▶ _TO DO_: Filter the entries that follow, copying every line in which the word "Ashland" appears.

▶ _RECORDS SUPPLIED_:
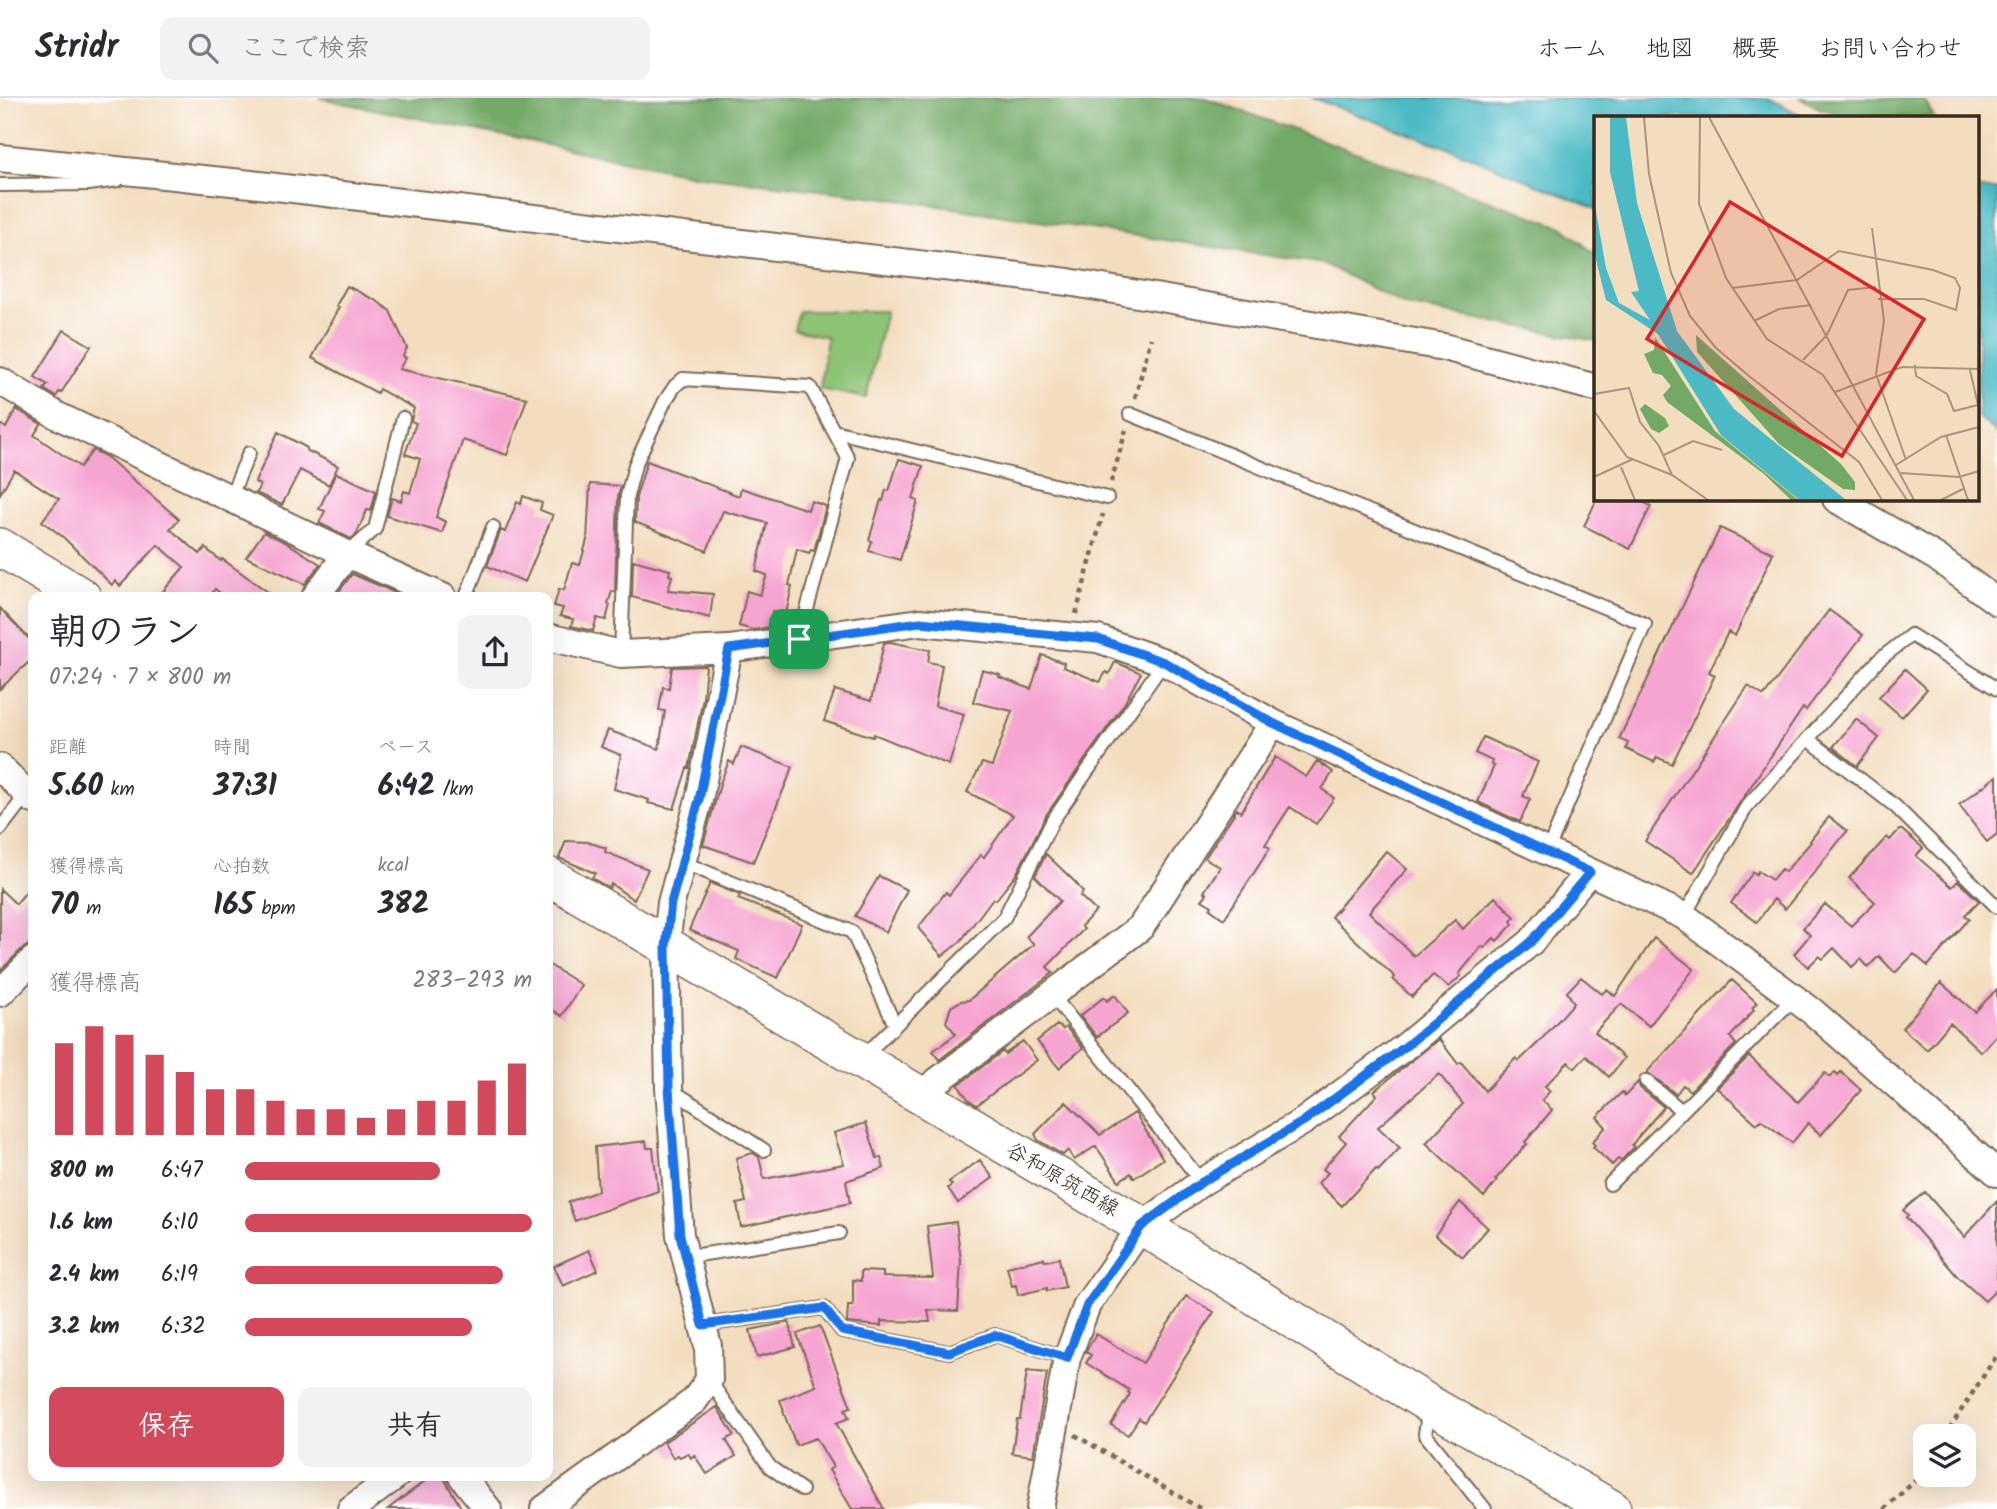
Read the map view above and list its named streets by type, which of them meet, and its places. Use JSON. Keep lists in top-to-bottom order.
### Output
{
  "streets": {
    "main road": ["谷和原筑西線"]
  },
  "page": {
    "header": "Stridr",
    "search": "ここで検索",
    "nav": [
      "ホーム",
      "地図",
      "概要",
      "お問い合わせ"
    ],
    "heading": ["朝のラン", "07:24 · 7 × 800 m"],
    "stats": [
      ["距離", "5.60 km"],
      ["時間", "37:31"],
      ["ペース", "6:42 /km"],
      ["獲得標高", "70 m"],
      ["心拍数", "165 bpm"],
      ["kcal", "382"]
    ],
    "chart": ["獲得標高", "283–293 m"],
    "list": [
      {
        "name": "800 m",
        "note": "6:47"
      },
      {
        "name": "1.6 km",
        "note": "6:10"
      },
      {
        "name": "2.4 km",
        "note": "6:19"
      },
      {
        "name": "3.2 km",
        "note": "6:32"
      }
    ],
    "buttons": ["保存", "共有"]
  }
}
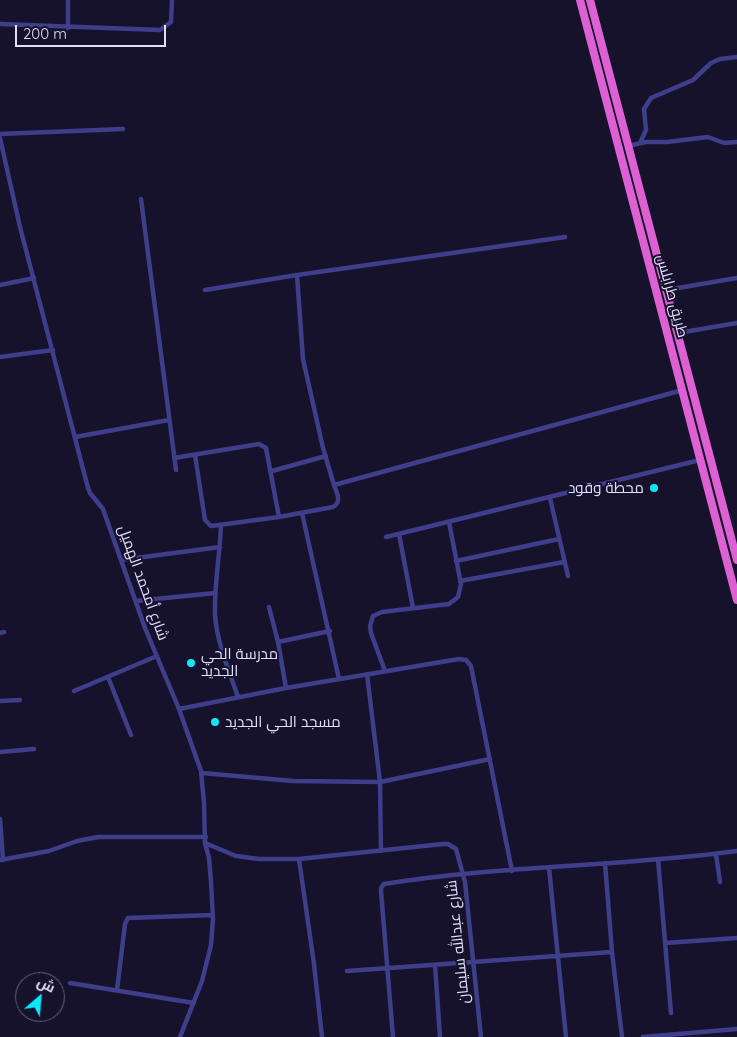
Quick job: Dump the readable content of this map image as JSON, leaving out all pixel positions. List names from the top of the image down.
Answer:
{
  "streets": {
    "highway": ["طريق طرابلس"],
    "street": ["شارع أمحمد الهميل", "شارع عبدالله سليمان"]
  },
  "places": ["محطة وقود", "مدرسة الحي الجديد", "مسجد الحي الجديد"],
  "scale_bar": "200 m",
  "north": "top right"
}
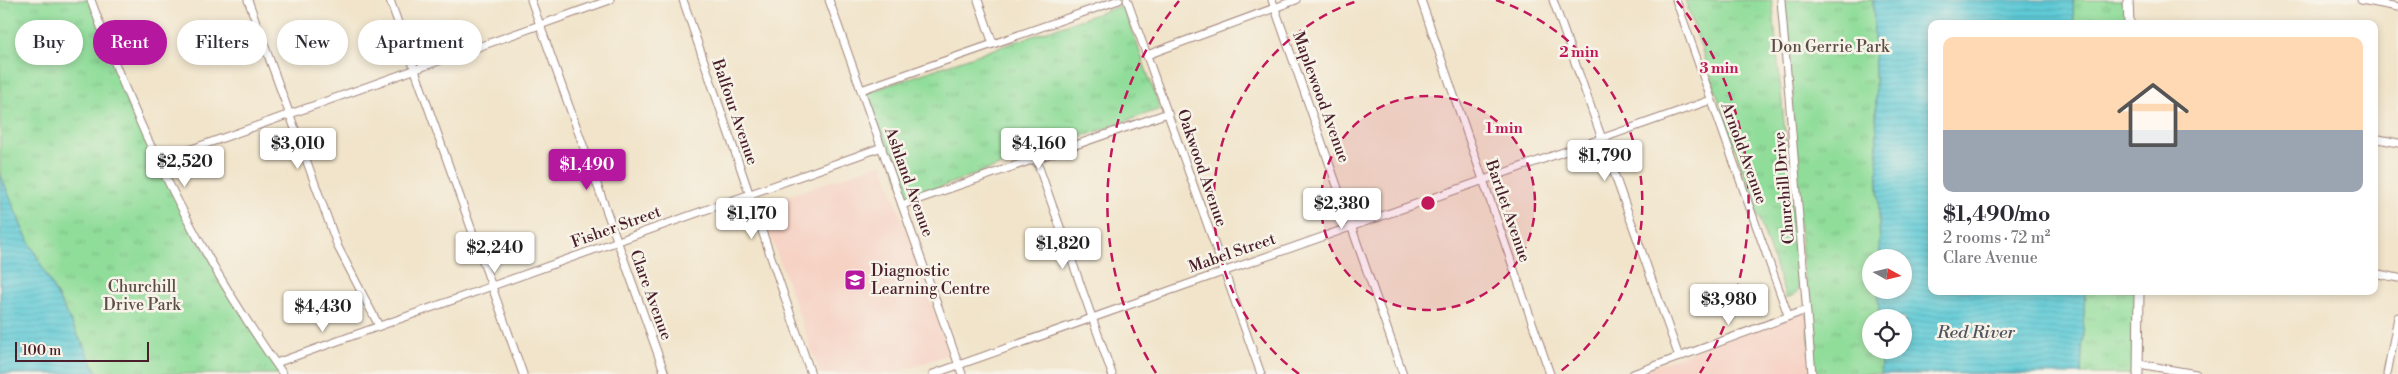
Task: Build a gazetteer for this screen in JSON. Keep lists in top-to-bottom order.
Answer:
{
  "streets": {
    "street": [
      "Maplewood Avenue",
      "Balfour Avenue",
      "Arnold Avenue",
      "Oakwood Avenue",
      "Ashland Avenue",
      "Churchill Drive",
      "Bartlet Avenue",
      "Fisher Street",
      "Mabel Street",
      "Clare Avenue"
    ]
  },
  "crossings": [
    ["Maplewood Avenue", "Mabel Street"],
    ["Balfour Avenue", "Fisher Street"],
    ["Arnold Avenue", "Mabel Street"],
    ["Oakwood Avenue", "Mabel Street"],
    ["Ashland Avenue", "Fisher Street"],
    ["Ashland Avenue", "Mabel Street"],
    ["Bartlet Avenue", "Mabel Street"],
    ["Fisher Street", "Clare Avenue"]
  ],
  "water": ["Red River"],
  "parks": ["Don Gerrie Park", "Churchill Drive Park"],
  "places": {
    "school or university": ["Diagnostic Learning Centre"]
  },
  "scale_bar": "100 m",
  "north": "right",
  "page": {
    "chip": [
      "Buy",
      "Rent",
      "Filters",
      "New",
      "Apartment"
    ],
    "list": [
      {
        "name": "$1,490/mo",
        "note": "2 rooms · 72 m² · Clare Avenue"
      }
    ],
    "price": [
      "$3,010",
      "$4,160",
      "$1,790",
      "$2,520",
      "$1,490",
      "$2,380",
      "$1,170",
      "$1,820",
      "$2,240",
      "$3,980",
      "$4,430"
    ],
    "scale": "100 m"
  },
  "rings": ["2 min", "3 min", "1 min"]
}
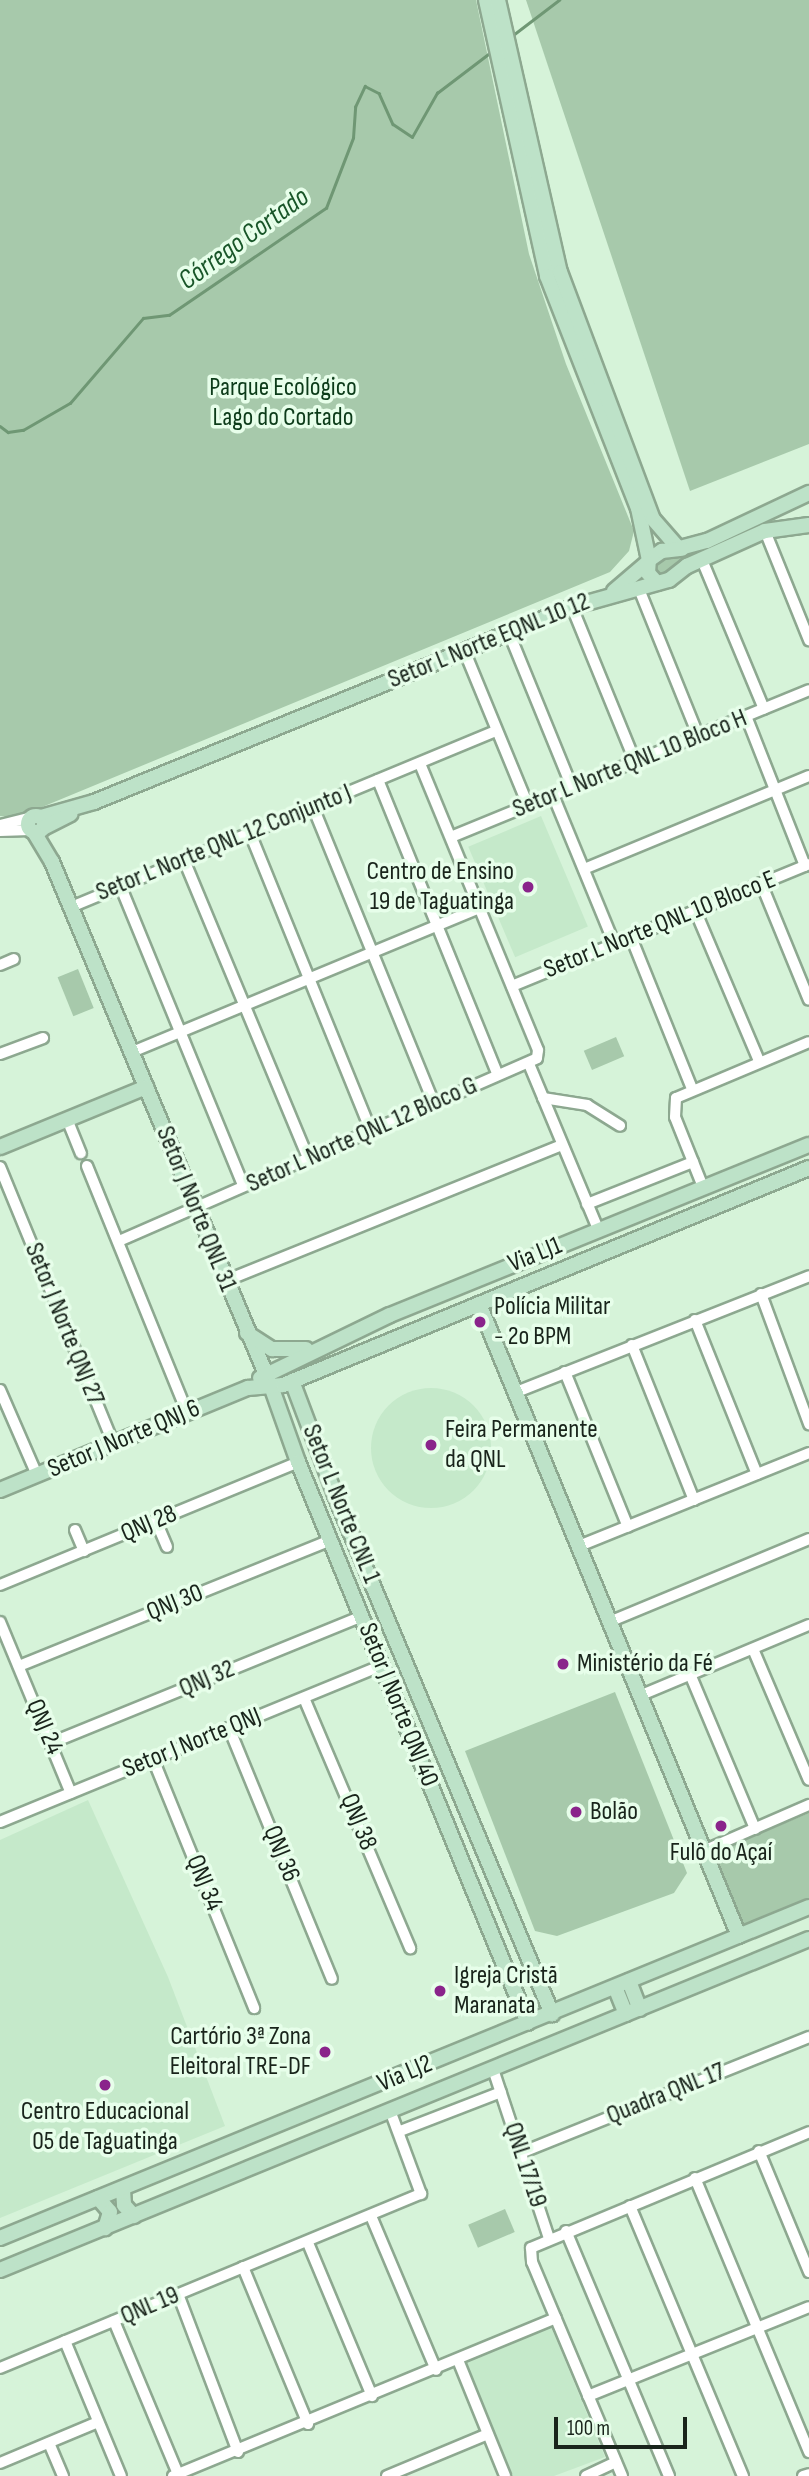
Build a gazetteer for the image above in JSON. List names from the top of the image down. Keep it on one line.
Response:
{"streets":{"main road":["Setor L Norte EQNL 10 12","Setor J Norte QNL 31","Via LJ1","Setor J Norte QNJ 6","Setor L Norte CNL 1","Setor J Norte QNJ 40","Via LJ2"],"street":["Setor L Norte QNL 10 Bloco H","Setor L Norte QNL 12 Conjunto J","Setor L Norte QNL 10 Bloco E","Setor L Norte QNL 12 Bloco G","Setor J Norte QNJ 27","QNJ 28","QNJ 30","QNJ 32","QNJ 24","Setor J Norte QNJ","QNJ 38","QNJ 36","QNJ 34","Quadra QNL 17","QNL 17/19","QNL 19"]},"crossings":[["Setor L Norte EQNL 10 12","Setor J Norte QNL 31"],["Setor L Norte QNL 12 Conjunto J","Setor L Norte QNL 12 Bloco G"],["Setor L Norte QNL 12 Conjunto J","Setor J Norte QNL 31"],["Setor L Norte QNL 12 Bloco G","Setor J Norte QNL 31"],["Setor J Norte QNL 31","Via LJ1"],["Setor J Norte QNL 31","Setor J Norte QNJ 6"],["Setor J Norte QNL 31","Setor J Norte QNJ 40"],["Via LJ1","Setor J Norte QNJ 6"],["Via LJ1","Setor L Norte CNL 1"],["Via LJ1","Setor J Norte QNJ 40"],["Setor J Norte QNJ 27","Setor J Norte QNJ 6"],["Setor J Norte QNJ 6","Setor J Norte QNJ 40"],["Setor L Norte CNL 1","Via LJ2"],["QNJ 28","Setor J Norte QNJ 40"],["QNJ 30","Setor J Norte QNJ 40"],["QNJ 30","QNJ 24"],["QNJ 32","Setor J Norte QNJ 40"],["QNJ 32","QNJ 24"],["Setor J Norte QNJ 40","Setor J Norte QNJ"],["Setor J Norte QNJ 40","Via LJ2"],["QNJ 24","Setor J Norte QNJ"],["Setor J Norte QNJ","QNJ 38"],["Setor J Norte QNJ","QNJ 36"],["Setor J Norte QNJ","QNJ 34"],["Via LJ2","QNL 17/19"],["Quadra QNL 17","QNL 17/19"]],"water":["Córrego Cortado"],"parks":["Parque Ecológico Lago do Cortado"],"places":["Centro de Ensino 19 de Taguatinga","Polícia Militar - 2o BPM","Feira Permanente da QNL","Ministério da Fé","Bolão","Fulô do Açaí","Igreja Cristã Maranata","Cartório 3ª Zona Eleitoral TRE-DF","Centro Educacional 05 de Taguatinga"],"scale_bar":"100 m"}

▶ _COMPLETED TASK_:
      "Ashland Avenue",
    ["Ashland Avenue", "Fisher Street"],
    ["Ashland Avenue", "Mabel Street"],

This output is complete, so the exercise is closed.